To settle conflicts over the uses of wildlife, most states established governor-appointed fish-and-game commissions, like Alaska’s Board of Game. Commissions are supposed to take the politics out of wildlife decisions, eliminate the influence of market hunters and commercial fishermen, and free the legislature and the governor from having to wade through tedious biological reports in order to make decisions. They are supposed to put wildlife questions into the hands of citizens.

Alaska went other states one better by establishing local advisory committees to report to the Board of Game on local conditions and
interests. These committees give a strong voice to the older rural citizens, seldom admitting newcomers or people likely to introduce a contesting view; women are almost completely unrepresented on them. Urban residents often find these committees exasperating. Says former Board of Game member Joel Bennett, “That whole advisory system is poisonous—it’s impossible to work with, it’s stacked. There’s no way they will allow environmentalists to be represented. They’re elected by existing members, and whoever shows up is who votes. They view themselves as experts. And, to some extent, the biologists and the board are stopped.”

For example, when moose populations crashed in the 1970s, it was probably due in general to overhunting and cold winters. But in the Nelchina Basin, the local advisory committees were convinced that the crash was due to hunter harvest of cow moose. When the moose population recovered and threatened to outstrip the carrying capacity of the land, biologists in the department urged the Board of Game to initiate a cow-moose season. The local hunters, however, managed to get the legislature to pass a law stipulating that the board could not initiate a cow-moose season without concurrence from the local advisory committees. And they would not concur.

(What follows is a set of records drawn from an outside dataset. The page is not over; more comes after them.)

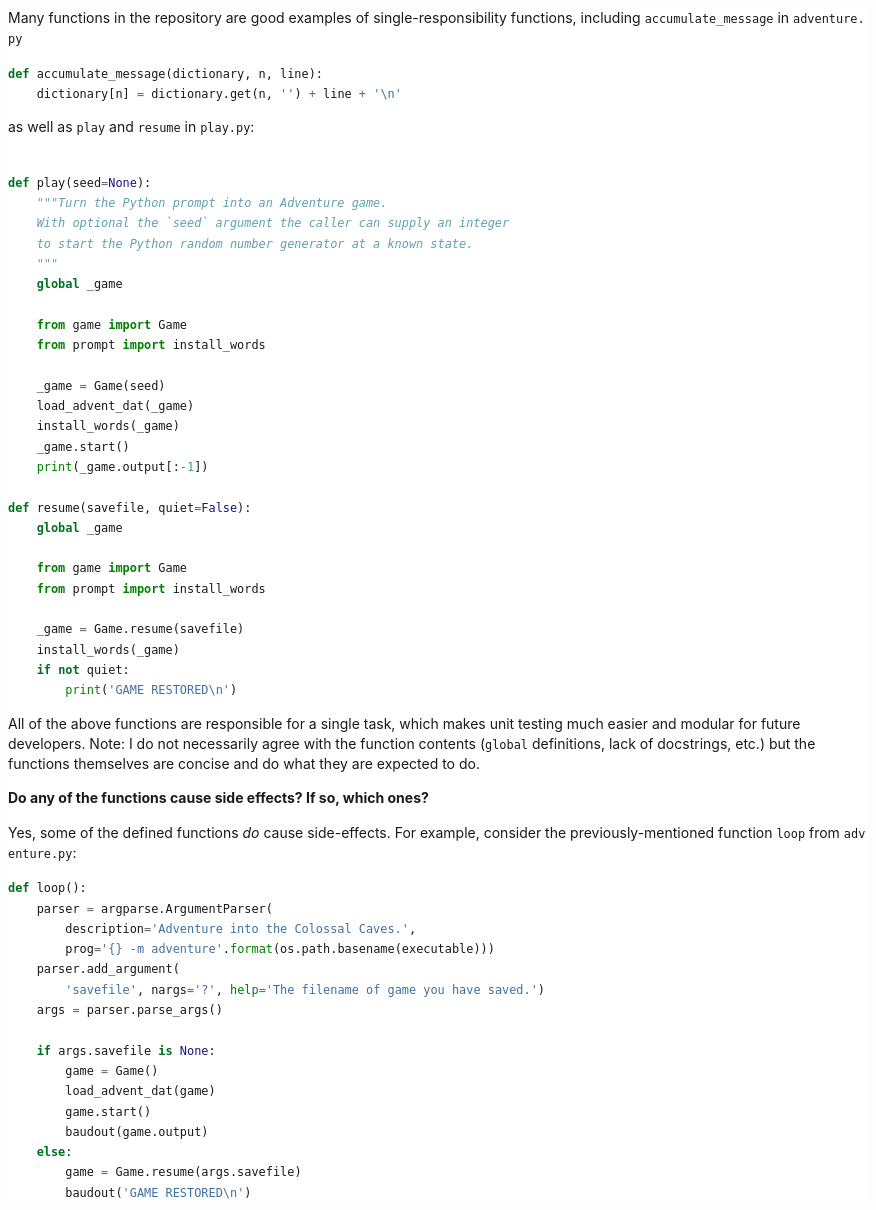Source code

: Many functions in the repository are good examples of single-responsibility functions, including `accumulate_message` in `adventure.py`

```python
def accumulate_message(dictionary, n, line):
    dictionary[n] = dictionary.get(n, '') + line + '\n'
```

as well as `play` and `resume` in `play.py`:

```python

def play(seed=None):
    """Turn the Python prompt into an Adventure game.
    With optional the `seed` argument the caller can supply an integer
    to start the Python random number generator at a known state.
    """
    global _game

    from game import Game
    from prompt import install_words

    _game = Game(seed)
    load_advent_dat(_game)
    install_words(_game)
    _game.start()
    print(_game.output[:-1])

def resume(savefile, quiet=False):
    global _game

    from game import Game
    from prompt import install_words

    _game = Game.resume(savefile)
    install_words(_game)
    if not quiet:
        print('GAME RESTORED\n')
```

All of the above functions are responsible for a single task, which makes unit testing much easier and modular for future developers. Note: I do not necessarily agree with the function contents (`global` definitions, lack of docstrings, etc.) but the functions themselves are concise and do what they are expected to do.

**Do any of the functions cause side effects? If so, which ones?**

Yes, some of the defined functions *do* cause side-effects. For example, consider the previously-mentioned function `loop` from `adventure.py`:

```python
def loop():
    parser = argparse.ArgumentParser(
        description='Adventure into the Colossal Caves.',
        prog='{} -m adventure'.format(os.path.basename(executable)))
    parser.add_argument(
        'savefile', nargs='?', help='The filename of game you have saved.')
    args = parser.parse_args()

    if args.savefile is None:
        game = Game()
        load_advent_dat(game)
        game.start()
        baudout(game.output)
    else:
        game = Game.resume(args.savefile)
        baudout('GAME RESTORED\n')

```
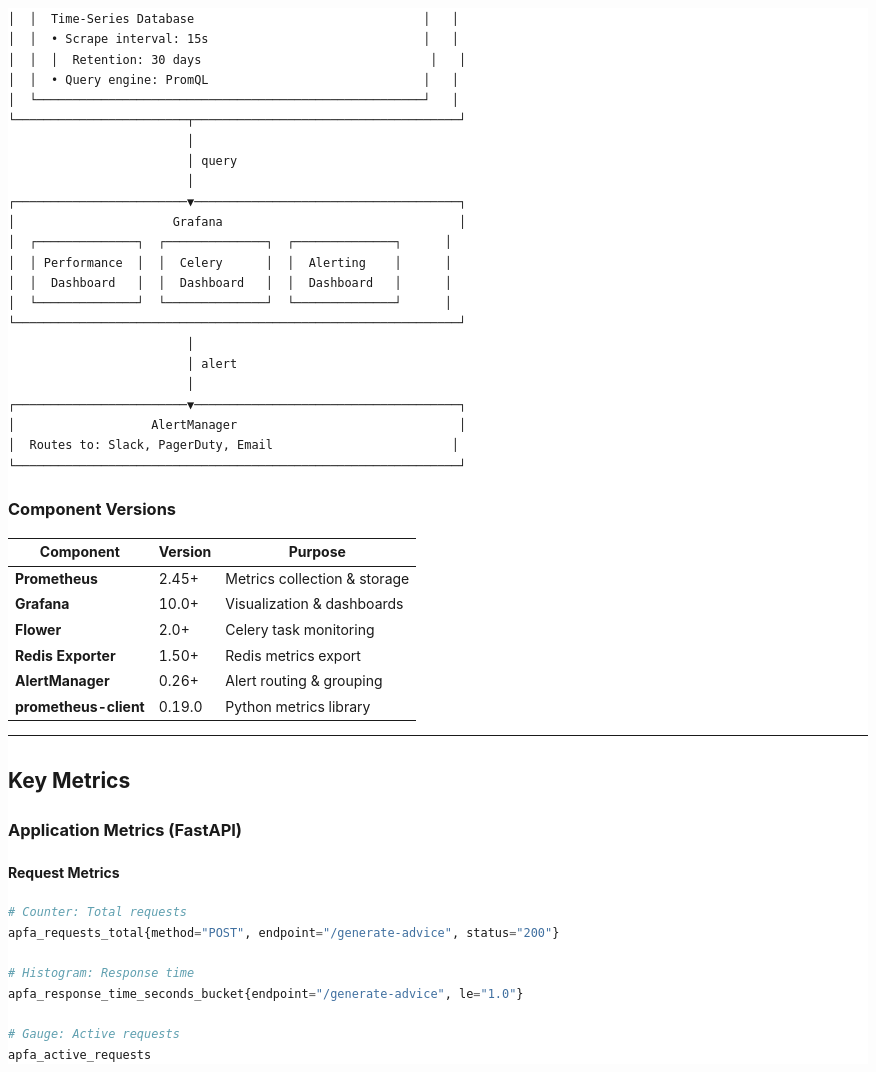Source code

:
 ```
│  │  Time-Series Database                                │   │
│  │  • Scrape interval: 15s                              │   │
│  │  │  Retention: 30 days                                │   │
│  │  • Query engine: PromQL                              │   │
│  └──────────────────────────────────────────────────────┘   │
└────────────────────────┬─────────────────────────────────────┘
                         │
                         │ query
                         │
┌────────────────────────▼─────────────────────────────────────┐
│                      Grafana                                 │
│  ┌──────────────┐  ┌──────────────┐  ┌──────────────┐      │
│  │ Performance  │  │  Celery      │  │  Alerting    │      │
│  │  Dashboard   │  │  Dashboard   │  │  Dashboard   │      │
│  └──────────────┘  └──────────────┘  └──────────────┘      │
└──────────────────────────────────────────────────────────────┘
                         │
                         │ alert
                         │
┌────────────────────────▼─────────────────────────────────────┐
│                   AlertManager                               │
│  Routes to: Slack, PagerDuty, Email                         │
└──────────────────────────────────────────────────────────────┘
```

### Component Versions

| Component | Version | Purpose |
|-----------|---------|---------|
| **Prometheus** | 2.45+ | Metrics collection & storage |
| **Grafana** | 10.0+ | Visualization & dashboards |
| **Flower** | 2.0+ | Celery task monitoring |
| **Redis Exporter** | 1.50+ | Redis metrics export |
| **AlertManager** | 0.26+ | Alert routing & grouping |
| **prometheus-client** | 0.19.0 | Python metrics library |

---

## Key Metrics

### Application Metrics (FastAPI)

#### Request Metrics

```python
# Counter: Total requests
apfa_requests_total{method="POST", endpoint="/generate-advice", status="200"}

# Histogram: Response time
apfa_response_time_seconds_bucket{endpoint="/generate-advice", le="1.0"}

# Gauge: Active requests
apfa_active_requests
```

The issue is complicated by the sense many rural Alaskans have that environmentalists in the lower forty-eight and the United States government threaten their way of life. Kelleyhouse says the reason the wolf issue came about in the first place was that in 1980, when the federal government set aside a hundred million acres in parks and refuges, and in the process closed them to hunting, it was a blow to the rural life-style. Closure of all these areas has concentrated the hunters more heavily on the remaining areas. Meanwhile, game populations are declining, as is hunter success. The number of hunting licenses sold in Alaska has also been declining, because buying a license doesn’t guarantee a hunter the chance to hunt. After buying a license, one must get a permit for a specific hunt, but subsistence rights guaranteed by federal legislation give native Americans priority on most hunts. Kelleyhouse, recalling the setting aside of these federal lands, says he is “bitter at the way it was done. Suddenly people are being told they can’t hunt where they hunted all their lives.”